You can deploy the fine-tuned model to an endpoint directly from the estimator.


In [10]:
predictor = estimator.deploy()

No instance type selected for inference hosting endpoint. Defaulting to ml.g5.12xlarge.


------------!

In [12]:
import sagemaker

predictor.content_type = "application/json"
predictor.serializer = sagemaker.serializers.JSONSerializer()
predictor.deserializer = sagemaker.deserializers.JSONDeserializer()

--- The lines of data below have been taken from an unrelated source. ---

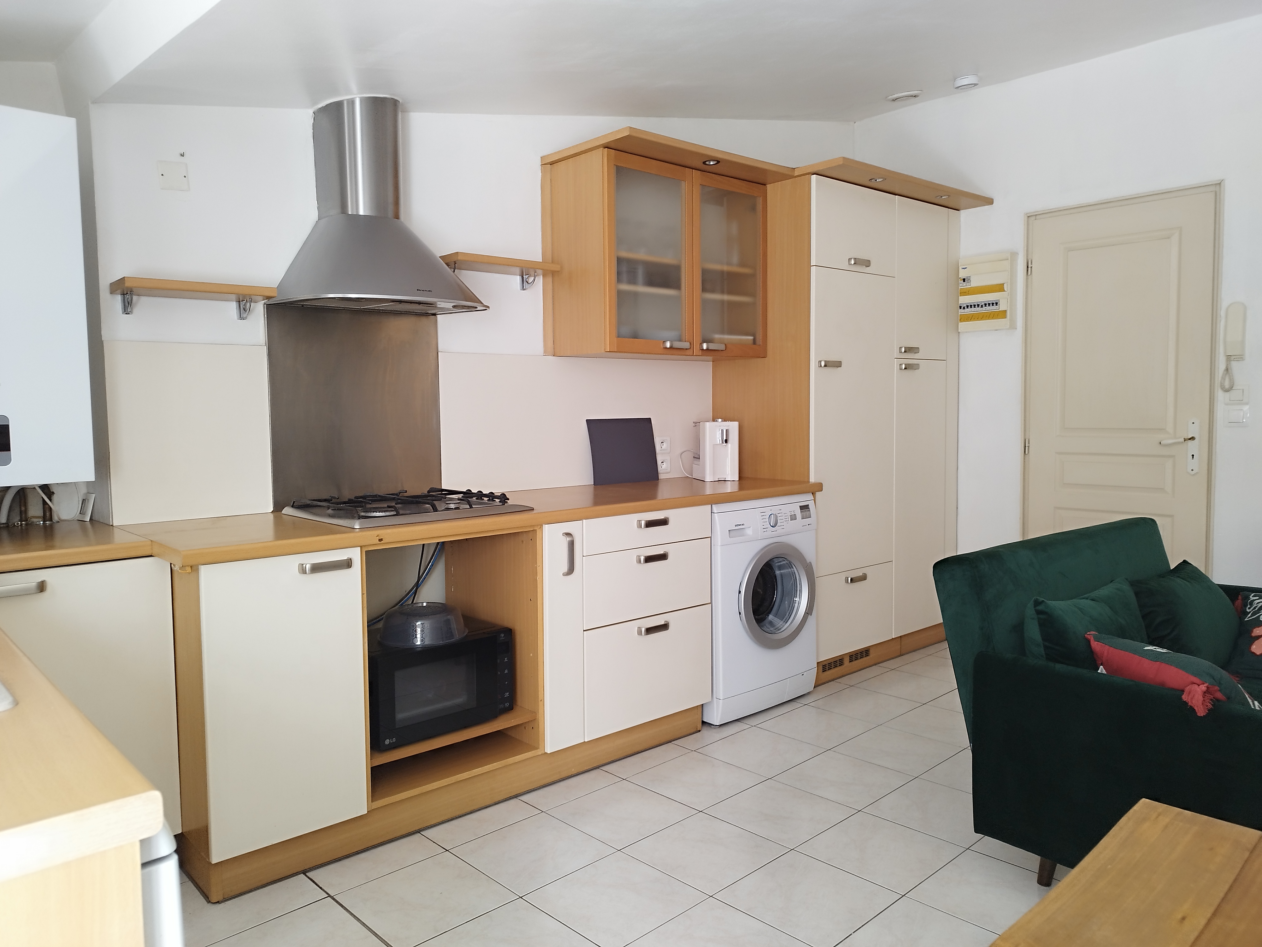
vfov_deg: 56.8
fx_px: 875
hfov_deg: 71.6
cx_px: 631
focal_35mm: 24
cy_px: 474
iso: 110
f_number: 1.89
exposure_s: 1/50
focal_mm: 5.89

response = predictor.predict({"inputs": "Does unauthorized use of patented technology constitute a violation of intellectual property rights?"})

In [13]:
response = response[0] if isinstance(response, list) else response
print("Output:\n", response["generated_text"].strip(), end="\n\n\n")

Output:
 Does unauthorized use of patented technology constitute a violation of intellectual property rights?
As inventors and innovators, intellectual property plays an important contribution to an economy: it promotes creativity and innovation, and also promotes entrepreneurship and trade and thus makes our society a better place to live in. Any inappropriate use of intellectual property by unauthorized persons not only harms inventors but businesses and customers as well. Besides, it also reduces the credibility of the intellectual property regime, if no proper measures are taken in such




## Clean up to avoid endpoint charges

In [14]:
predictor.delete_predictor()